A influire è stata certamente la partenza ritardata del turismo, settore che in genere inizia a muoversi tra marzo e aprile mentre quest’anno è stato fermato dal coprifuoco che si è protratto fino a primavera insieme alle varie zone a colori. Ma, come detto, il record è ottenuto anche se estendiamo la conta all’intero primo semestre, che ha visto ben 497 mila ingressi totali. Mai successo almeno da quando l’Inps fornisce report mensili sulle assunzione, cioè dal 2014.

In quell’anno, sempre considerando i primi sei mesi, furono assunti 344 mila stagionali, saliti a 366 mila nel 2015 e poi scesi a 339 mila nel 2016. Nel 2017 le assunzioni stagionali furono poi 376 mila, nel 2018 hanno superato di poco i 400 mila. L’ultimo anno non pandemico, il 2019, ne registra 480 mila; nel 2020 sono inevitabilmente crollati a 259 mila per il lockdown generalizzato di marzo e aprile. Poi l’esplosione del 2021, che stride con quanto dichiarato dai datori di lavoro.
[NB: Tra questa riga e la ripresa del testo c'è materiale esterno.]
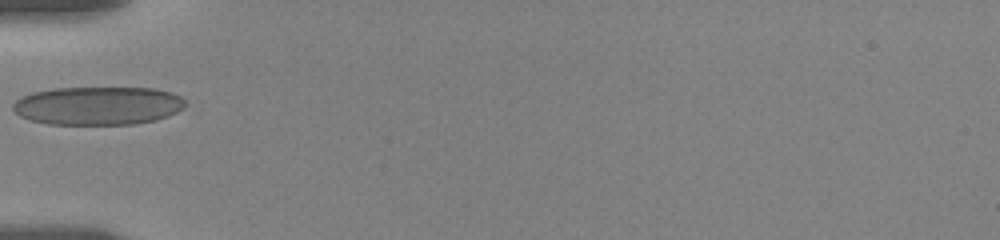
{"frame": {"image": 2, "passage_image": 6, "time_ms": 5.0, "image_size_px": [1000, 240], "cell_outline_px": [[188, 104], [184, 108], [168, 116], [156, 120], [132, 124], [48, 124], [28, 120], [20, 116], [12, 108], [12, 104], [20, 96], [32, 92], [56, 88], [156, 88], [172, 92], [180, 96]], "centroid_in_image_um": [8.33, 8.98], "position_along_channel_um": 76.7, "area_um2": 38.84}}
Quella narrazione su cui pure si regge la propaganda contro il Reddito di cittadinanza montata in queste settimane dai due Matteo, Renzi e Salvini, da Giorgia Meloni e da gran parte dei media.

Ieri sono venuti fuori i dati di agosto sull’assegno anti-povertà: i percettori attuali si sono stabilizzati su circa tre milioni; quelli coinvolti per almeno una mensilità continuano a crescere e ad avvicinarsi ai quattro milioni. Questo perché nel 2020, come ha detto l’Istat a giugno, i poveri assoluti in Italia sono arrivati a 5,6 milioni.

La platea dei sussidiati – c’è anche il Reddito di emergenza, finora andato a oltre un milione di persone – si continua ad allargare, ma questo non ha impedito il record di assunzioni stagionali.